───── DATA TO USE ─────

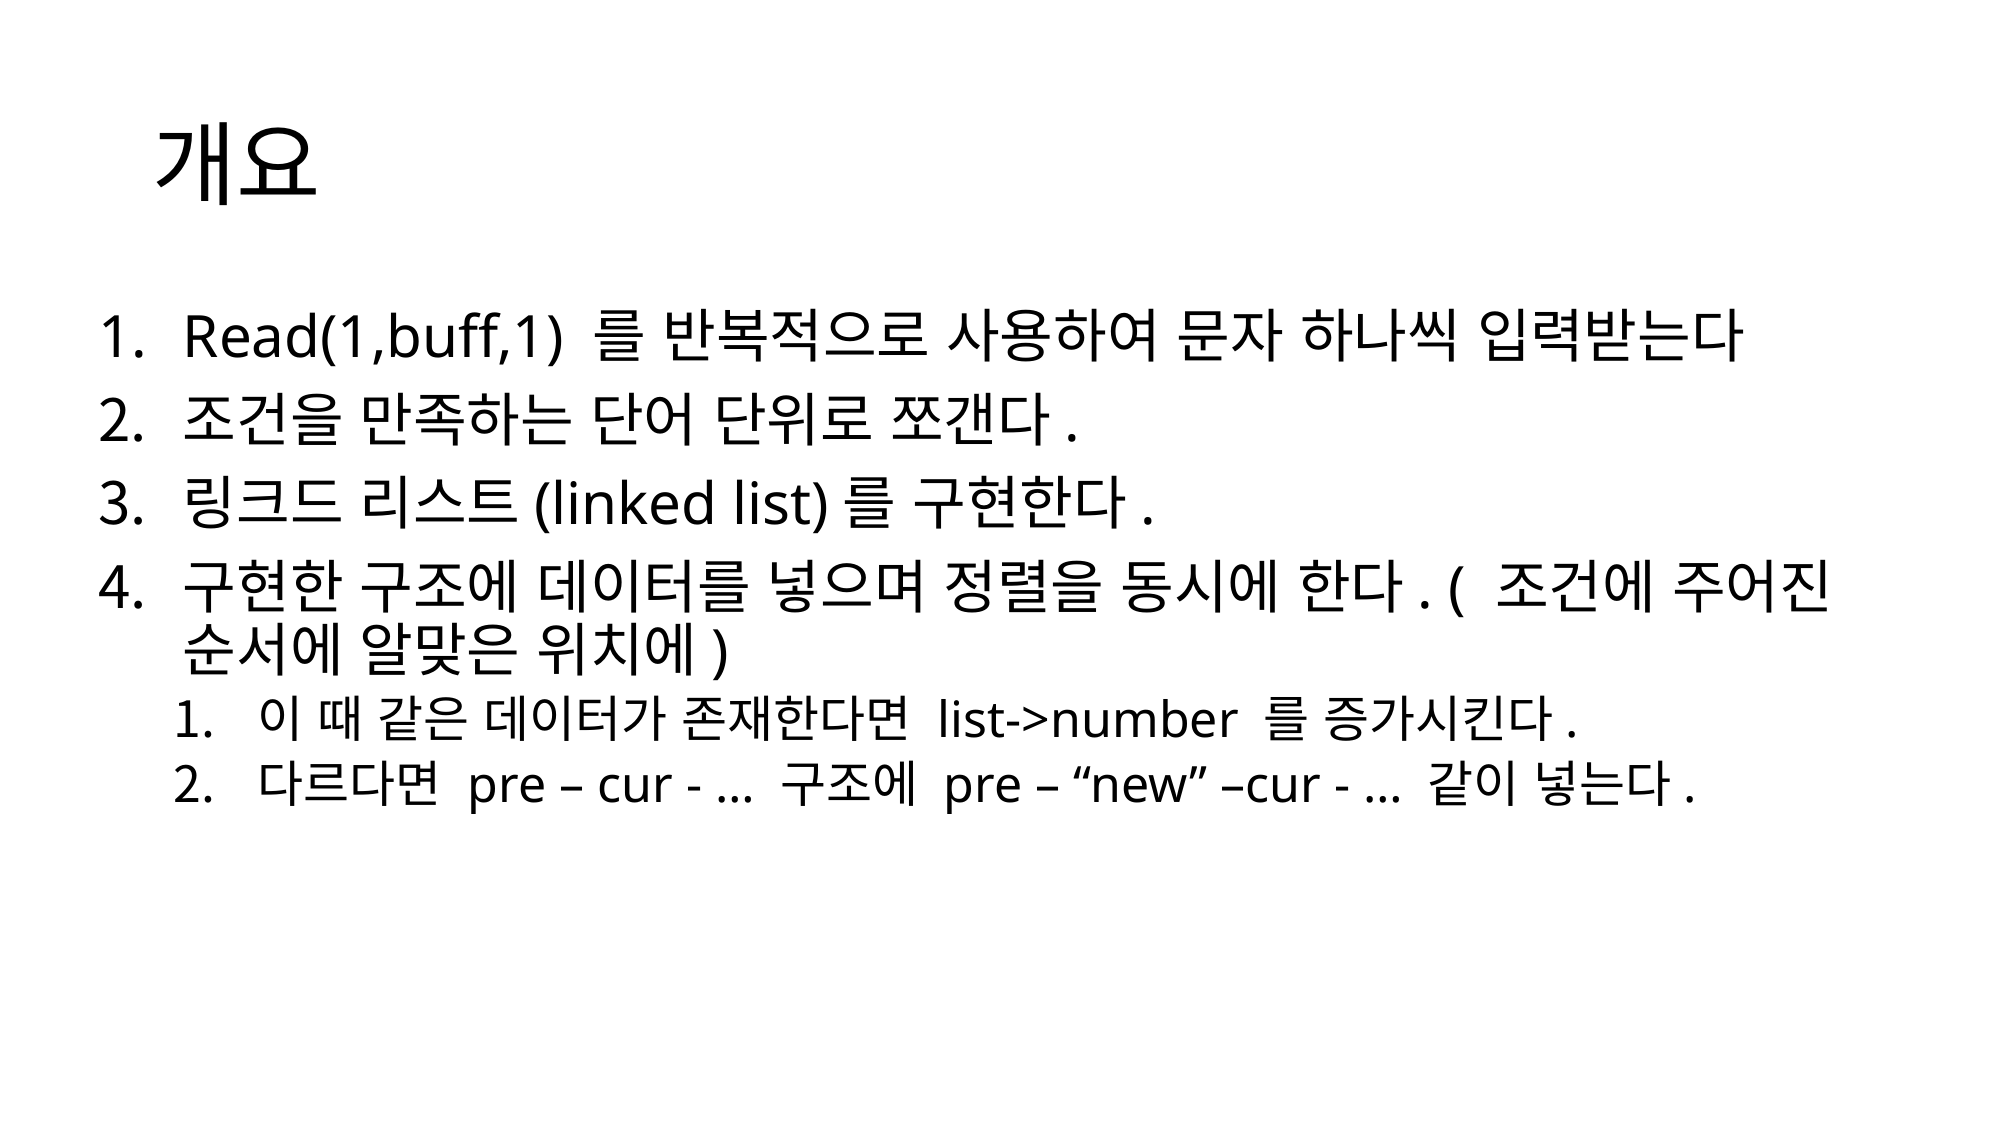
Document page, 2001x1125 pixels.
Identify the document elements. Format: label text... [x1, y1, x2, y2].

title 개요 [137, 59, 1863, 278]
list Read(1,buff,1) 를 반복적으로 사용하여 문자 하나씩 입력받는다 조건을 만족하는 단어 단위로 쪼갠다. 링크드 리스트(linked list)를 구현한다. 구현한 구조에 데이터를 넣으며 정렬을 동시에 한다. ( 조건에 주어진 순서에 알맞은 위치에) 이 때 같은 데이터가 존재한다면 list->number 를 증가시킨다. 다르다면 pre – cur - … 구조에 pre – “new” –cur - … 같이 넣는다. [83, 299, 1863, 1014]
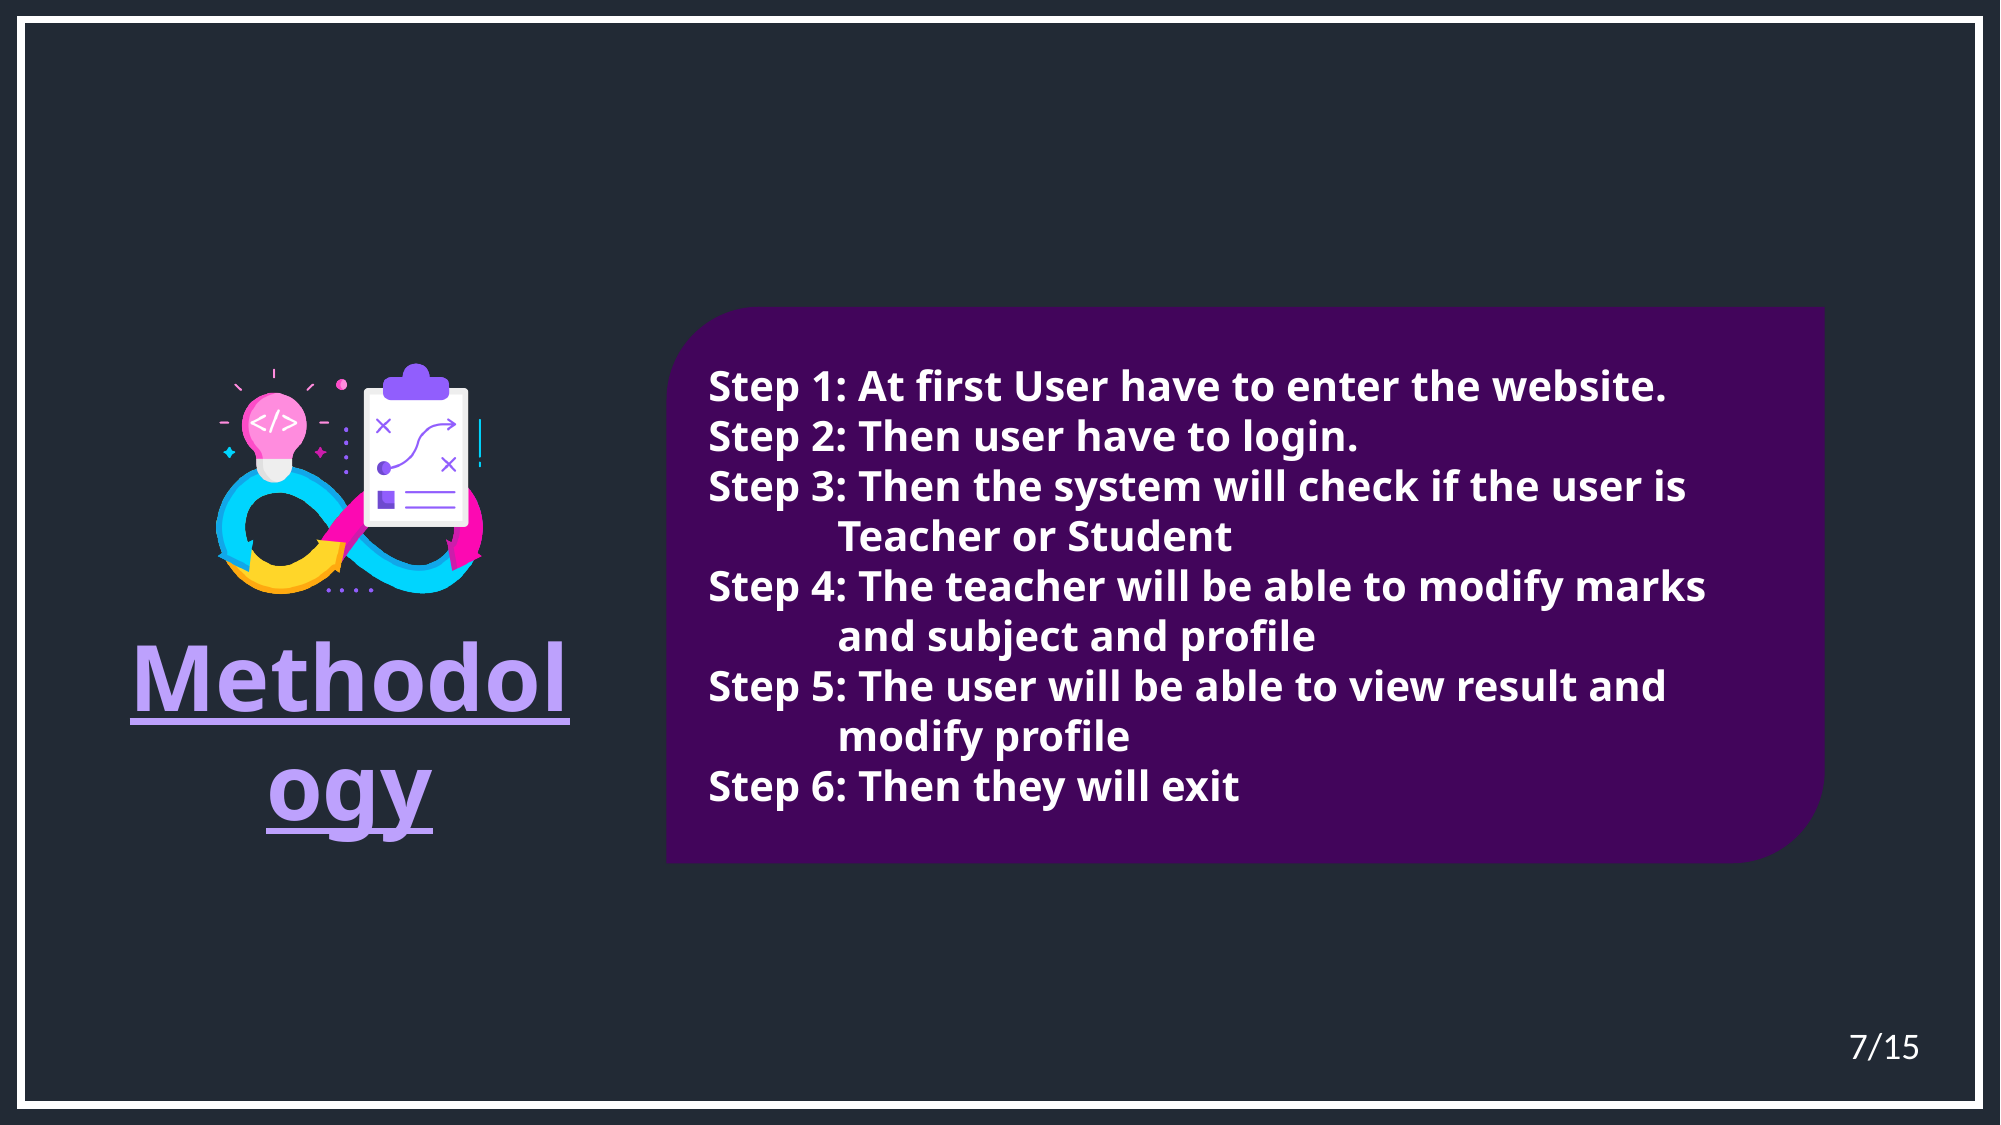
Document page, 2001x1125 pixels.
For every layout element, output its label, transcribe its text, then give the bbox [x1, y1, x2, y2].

─────

__WHAT NEEDS TO BE DONE__. Copy the records exactly as they appear, excluding images.

__RESULT OF THIS TASK__.
Document page, 2001x1125 pixels.
Identify the document elements. Format: label text... [x1, y1, x2, y2].

title 개요 [137, 59, 1863, 278]
list Read(1,buff,1) 를 반복적으로 사용하여 문자 하나씩 입력받는다 조건을 만족하는 단어 단위로 쪼갠다. 링크드 리스트(linked list)를 구현한다. 구현한 구조에 데이터를 넣으며 정렬을 동시에 한다. ( 조건에 주어진 순서에 알맞은 위치에) 이 때 같은 데이터가 존재한다면 list->number 를 증가시킨다. 다르다면 pre – cur - … 구조에 pre – “new” –cur - … 같이 넣는다. [83, 299, 1863, 1014]
Document page, 2001x1125 pixels.
For every layout element, output its label, transcribe its text, then give the bbox [x1, y1, x2, y2].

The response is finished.